Collected data entries
═══

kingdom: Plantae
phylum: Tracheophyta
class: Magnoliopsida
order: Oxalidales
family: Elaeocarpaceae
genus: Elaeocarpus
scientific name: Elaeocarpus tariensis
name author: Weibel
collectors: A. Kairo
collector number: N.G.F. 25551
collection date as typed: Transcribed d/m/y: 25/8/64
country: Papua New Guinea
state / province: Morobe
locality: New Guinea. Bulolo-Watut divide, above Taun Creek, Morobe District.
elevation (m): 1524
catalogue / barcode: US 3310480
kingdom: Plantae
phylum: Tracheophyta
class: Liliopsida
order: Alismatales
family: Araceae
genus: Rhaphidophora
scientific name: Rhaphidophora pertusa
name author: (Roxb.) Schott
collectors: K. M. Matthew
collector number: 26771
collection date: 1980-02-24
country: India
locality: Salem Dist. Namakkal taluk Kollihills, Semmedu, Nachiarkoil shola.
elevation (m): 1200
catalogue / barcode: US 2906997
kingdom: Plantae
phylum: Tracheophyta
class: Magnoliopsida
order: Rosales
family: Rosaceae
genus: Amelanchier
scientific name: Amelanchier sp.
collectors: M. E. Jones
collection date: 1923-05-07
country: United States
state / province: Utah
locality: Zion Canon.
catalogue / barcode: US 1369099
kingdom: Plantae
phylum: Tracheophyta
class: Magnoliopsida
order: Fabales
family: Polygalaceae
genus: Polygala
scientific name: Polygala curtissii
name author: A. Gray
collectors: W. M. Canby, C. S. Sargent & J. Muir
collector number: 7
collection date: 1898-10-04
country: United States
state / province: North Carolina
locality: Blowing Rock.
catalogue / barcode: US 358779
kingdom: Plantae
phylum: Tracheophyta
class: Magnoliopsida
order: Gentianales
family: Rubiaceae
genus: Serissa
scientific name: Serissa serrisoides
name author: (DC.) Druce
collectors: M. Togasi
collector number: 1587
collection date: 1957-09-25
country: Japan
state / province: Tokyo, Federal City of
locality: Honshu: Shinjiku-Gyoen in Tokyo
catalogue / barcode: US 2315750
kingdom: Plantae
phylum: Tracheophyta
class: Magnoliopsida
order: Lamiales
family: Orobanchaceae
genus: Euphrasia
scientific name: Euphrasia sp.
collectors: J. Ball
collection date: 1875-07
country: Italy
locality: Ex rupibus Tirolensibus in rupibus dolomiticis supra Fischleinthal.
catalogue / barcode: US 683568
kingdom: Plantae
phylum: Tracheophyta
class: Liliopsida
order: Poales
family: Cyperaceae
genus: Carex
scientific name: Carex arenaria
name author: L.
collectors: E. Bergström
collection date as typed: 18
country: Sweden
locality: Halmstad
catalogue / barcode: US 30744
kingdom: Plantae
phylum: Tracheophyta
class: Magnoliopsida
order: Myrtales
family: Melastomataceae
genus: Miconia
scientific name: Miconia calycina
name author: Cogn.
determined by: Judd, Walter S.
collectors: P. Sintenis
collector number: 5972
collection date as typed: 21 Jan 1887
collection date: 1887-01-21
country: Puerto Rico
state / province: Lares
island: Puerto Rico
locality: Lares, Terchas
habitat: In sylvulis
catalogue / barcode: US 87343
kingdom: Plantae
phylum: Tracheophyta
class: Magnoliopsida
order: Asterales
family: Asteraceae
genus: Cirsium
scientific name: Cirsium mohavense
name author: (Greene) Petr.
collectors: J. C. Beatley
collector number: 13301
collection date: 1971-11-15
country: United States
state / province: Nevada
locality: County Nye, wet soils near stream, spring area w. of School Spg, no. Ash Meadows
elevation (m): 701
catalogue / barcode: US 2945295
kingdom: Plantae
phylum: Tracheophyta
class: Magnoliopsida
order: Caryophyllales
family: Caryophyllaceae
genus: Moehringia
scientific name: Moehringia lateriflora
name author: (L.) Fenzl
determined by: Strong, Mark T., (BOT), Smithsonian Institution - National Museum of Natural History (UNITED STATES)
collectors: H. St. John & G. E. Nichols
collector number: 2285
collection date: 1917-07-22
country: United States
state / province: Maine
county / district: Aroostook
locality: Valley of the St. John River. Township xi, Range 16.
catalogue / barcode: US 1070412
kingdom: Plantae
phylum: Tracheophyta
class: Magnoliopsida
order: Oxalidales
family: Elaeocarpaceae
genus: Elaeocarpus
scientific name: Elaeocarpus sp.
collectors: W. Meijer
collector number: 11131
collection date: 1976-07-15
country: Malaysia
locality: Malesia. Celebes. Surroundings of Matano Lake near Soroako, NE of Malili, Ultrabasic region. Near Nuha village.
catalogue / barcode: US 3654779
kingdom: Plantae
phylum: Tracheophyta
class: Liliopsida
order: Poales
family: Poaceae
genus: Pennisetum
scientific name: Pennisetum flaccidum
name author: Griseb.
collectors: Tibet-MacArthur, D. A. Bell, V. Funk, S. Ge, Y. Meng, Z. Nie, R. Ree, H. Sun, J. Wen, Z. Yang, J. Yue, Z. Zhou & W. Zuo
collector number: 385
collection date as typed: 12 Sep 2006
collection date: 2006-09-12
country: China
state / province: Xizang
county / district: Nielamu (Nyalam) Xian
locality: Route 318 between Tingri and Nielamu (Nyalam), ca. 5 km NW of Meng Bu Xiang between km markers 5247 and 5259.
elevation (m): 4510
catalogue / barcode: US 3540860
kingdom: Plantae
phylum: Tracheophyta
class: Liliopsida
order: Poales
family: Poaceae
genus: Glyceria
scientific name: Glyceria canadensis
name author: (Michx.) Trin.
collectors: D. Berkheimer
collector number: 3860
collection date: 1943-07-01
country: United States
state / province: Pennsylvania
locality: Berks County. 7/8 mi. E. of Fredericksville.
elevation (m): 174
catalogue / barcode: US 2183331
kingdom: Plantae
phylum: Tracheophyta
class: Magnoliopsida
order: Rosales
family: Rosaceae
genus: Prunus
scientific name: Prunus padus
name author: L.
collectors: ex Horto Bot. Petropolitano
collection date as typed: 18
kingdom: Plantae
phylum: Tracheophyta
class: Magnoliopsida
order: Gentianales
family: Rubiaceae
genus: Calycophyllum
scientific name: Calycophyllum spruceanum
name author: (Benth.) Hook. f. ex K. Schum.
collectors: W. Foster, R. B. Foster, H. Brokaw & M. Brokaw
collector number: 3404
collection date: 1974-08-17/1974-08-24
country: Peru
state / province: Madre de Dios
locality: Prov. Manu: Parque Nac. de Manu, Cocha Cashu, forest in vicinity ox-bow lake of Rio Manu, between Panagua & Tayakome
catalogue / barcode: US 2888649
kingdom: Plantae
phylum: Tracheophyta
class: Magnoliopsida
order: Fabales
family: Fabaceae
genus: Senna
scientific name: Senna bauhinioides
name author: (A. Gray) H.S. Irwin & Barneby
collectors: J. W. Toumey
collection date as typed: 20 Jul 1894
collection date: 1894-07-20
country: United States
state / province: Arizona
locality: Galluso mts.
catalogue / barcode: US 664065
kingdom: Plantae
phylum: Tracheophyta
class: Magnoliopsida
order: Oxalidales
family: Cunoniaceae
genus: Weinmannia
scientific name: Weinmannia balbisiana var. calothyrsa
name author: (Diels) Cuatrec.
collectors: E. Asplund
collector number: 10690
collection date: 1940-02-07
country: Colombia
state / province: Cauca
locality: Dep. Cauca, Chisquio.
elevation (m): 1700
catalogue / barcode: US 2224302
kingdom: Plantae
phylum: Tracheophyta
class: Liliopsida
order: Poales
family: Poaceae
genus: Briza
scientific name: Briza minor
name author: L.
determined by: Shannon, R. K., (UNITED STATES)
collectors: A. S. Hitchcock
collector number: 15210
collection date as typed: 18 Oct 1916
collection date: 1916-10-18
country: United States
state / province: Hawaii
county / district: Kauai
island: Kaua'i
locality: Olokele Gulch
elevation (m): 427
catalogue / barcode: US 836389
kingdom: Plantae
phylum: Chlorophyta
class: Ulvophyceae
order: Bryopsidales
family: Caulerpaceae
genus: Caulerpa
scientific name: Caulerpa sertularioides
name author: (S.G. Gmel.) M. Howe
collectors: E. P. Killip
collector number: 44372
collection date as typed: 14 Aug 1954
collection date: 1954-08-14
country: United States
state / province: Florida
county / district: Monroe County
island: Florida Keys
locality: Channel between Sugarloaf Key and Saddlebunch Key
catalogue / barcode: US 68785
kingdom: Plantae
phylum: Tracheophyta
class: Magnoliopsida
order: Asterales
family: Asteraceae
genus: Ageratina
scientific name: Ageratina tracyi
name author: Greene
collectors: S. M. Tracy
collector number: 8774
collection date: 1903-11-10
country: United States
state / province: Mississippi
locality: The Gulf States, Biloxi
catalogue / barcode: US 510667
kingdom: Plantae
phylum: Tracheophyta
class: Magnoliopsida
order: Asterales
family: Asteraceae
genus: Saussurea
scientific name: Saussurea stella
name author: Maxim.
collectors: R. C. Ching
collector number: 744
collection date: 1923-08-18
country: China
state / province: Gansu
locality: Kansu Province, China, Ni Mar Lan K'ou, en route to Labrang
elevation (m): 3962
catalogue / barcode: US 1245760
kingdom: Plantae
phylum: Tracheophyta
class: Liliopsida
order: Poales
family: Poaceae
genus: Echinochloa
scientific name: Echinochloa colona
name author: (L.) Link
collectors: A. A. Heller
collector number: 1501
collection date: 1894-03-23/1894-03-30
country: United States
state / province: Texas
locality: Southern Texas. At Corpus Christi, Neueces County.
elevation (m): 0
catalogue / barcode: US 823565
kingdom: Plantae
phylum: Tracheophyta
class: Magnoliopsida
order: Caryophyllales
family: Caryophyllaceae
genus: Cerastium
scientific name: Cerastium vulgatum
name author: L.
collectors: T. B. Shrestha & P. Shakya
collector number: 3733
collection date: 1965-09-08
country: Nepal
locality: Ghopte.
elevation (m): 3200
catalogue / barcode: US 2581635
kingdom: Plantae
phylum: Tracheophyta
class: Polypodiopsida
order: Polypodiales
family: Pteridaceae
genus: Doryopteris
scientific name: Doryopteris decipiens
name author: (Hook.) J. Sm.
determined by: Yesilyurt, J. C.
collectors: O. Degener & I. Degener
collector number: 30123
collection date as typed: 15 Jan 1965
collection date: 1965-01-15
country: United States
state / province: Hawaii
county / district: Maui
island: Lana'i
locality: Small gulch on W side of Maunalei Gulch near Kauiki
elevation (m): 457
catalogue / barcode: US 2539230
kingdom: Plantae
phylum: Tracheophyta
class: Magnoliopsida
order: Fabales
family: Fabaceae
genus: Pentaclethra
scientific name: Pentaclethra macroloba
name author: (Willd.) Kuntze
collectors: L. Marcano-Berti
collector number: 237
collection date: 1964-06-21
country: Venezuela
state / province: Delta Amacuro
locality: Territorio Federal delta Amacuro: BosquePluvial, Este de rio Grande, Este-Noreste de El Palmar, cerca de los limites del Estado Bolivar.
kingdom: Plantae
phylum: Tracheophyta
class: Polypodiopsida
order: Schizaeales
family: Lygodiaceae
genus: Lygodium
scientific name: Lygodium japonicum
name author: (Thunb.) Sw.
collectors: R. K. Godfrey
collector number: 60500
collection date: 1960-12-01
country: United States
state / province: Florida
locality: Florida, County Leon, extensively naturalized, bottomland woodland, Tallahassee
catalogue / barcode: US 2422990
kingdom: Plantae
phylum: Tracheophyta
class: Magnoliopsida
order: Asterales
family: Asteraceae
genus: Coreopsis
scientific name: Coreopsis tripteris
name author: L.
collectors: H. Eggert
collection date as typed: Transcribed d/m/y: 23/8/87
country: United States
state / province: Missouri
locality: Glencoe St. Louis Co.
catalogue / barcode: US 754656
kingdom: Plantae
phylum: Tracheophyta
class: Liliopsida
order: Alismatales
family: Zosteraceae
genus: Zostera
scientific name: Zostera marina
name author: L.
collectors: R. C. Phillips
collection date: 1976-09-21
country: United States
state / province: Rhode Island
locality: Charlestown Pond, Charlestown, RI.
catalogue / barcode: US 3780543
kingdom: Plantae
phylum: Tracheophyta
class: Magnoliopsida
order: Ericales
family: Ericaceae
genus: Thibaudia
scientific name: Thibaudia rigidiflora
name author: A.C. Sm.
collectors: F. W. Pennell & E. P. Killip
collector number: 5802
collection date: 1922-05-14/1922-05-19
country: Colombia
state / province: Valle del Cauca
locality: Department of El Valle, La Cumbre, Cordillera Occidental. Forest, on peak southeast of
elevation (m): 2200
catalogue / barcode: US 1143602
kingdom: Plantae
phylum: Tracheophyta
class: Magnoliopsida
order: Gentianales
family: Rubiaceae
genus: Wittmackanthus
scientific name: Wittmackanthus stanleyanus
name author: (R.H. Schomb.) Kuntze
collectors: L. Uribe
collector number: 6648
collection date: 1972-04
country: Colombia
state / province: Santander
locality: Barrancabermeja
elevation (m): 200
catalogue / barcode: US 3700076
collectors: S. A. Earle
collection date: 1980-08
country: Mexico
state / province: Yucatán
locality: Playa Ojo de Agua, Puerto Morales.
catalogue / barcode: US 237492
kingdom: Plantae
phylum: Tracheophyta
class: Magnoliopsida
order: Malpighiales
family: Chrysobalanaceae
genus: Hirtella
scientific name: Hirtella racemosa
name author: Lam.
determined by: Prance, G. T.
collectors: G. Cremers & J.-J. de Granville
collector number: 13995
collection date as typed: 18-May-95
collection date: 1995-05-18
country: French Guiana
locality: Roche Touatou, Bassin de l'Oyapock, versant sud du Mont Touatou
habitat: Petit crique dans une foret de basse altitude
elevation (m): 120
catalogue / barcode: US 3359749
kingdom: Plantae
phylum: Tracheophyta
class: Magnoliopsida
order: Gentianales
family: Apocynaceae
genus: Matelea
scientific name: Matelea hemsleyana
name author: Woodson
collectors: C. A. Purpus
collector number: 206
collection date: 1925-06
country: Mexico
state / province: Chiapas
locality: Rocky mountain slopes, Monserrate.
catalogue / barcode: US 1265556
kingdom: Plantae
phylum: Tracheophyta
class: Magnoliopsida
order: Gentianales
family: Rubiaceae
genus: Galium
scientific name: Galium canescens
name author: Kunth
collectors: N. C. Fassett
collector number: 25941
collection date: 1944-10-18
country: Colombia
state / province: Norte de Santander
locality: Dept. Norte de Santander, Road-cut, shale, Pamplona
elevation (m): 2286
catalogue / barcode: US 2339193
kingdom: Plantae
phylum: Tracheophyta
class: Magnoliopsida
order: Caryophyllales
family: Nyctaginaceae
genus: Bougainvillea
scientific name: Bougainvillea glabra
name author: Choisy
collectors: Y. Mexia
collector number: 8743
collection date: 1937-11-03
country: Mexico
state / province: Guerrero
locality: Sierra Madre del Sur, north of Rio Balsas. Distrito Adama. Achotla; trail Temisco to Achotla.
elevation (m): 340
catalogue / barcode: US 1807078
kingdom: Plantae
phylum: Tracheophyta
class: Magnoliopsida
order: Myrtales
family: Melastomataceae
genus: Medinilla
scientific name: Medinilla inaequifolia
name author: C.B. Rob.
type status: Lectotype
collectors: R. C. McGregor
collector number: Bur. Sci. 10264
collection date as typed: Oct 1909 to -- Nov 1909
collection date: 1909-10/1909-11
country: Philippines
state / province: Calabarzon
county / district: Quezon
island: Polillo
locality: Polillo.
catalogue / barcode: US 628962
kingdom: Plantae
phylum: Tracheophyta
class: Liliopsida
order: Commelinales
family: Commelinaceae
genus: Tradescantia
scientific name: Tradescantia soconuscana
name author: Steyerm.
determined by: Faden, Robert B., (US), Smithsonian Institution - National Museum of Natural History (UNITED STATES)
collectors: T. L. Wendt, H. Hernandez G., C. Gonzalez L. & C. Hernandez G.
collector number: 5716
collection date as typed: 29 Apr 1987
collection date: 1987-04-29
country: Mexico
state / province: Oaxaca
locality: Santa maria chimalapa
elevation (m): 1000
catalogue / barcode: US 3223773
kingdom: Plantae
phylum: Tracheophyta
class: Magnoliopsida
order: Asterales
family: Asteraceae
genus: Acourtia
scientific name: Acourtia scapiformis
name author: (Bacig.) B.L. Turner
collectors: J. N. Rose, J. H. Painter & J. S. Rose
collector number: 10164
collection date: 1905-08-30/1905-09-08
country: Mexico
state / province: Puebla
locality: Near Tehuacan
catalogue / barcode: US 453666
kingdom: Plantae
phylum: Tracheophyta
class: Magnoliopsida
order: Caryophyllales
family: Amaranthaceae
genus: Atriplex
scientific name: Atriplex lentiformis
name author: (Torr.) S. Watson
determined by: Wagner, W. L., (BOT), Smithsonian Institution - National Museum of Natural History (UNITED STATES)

═══

§ **TASK DIRECTIONS**: Retype the lines of the items above, word for word, beginning with the line containing "genus: Euphrasia" and continuing through the line containing "name author: Cogn.".

§ **RESPONSE BELOW**:
genus: Euphrasia
scientific name: Euphrasia sp.
collectors: J. Ball
collection date: 1875-07
country: Italy
locality: Ex rupibus Tirolensibus in rupibus dolomiticis supra Fischleinthal.
catalogue / barcode: US 683568
kingdom: Plantae
phylum: Tracheophyta
class: Liliopsida
order: Poales
family: Cyperaceae
genus: Carex
scientific name: Carex arenaria
name author: L.
collectors: E. Bergström
collection date as typed: 18
country: Sweden
locality: Halmstad
catalogue / barcode: US 30744
kingdom: Plantae
phylum: Tracheophyta
class: Magnoliopsida
order: Myrtales
family: Melastomataceae
genus: Miconia
scientific name: Miconia calycina
name author: Cogn.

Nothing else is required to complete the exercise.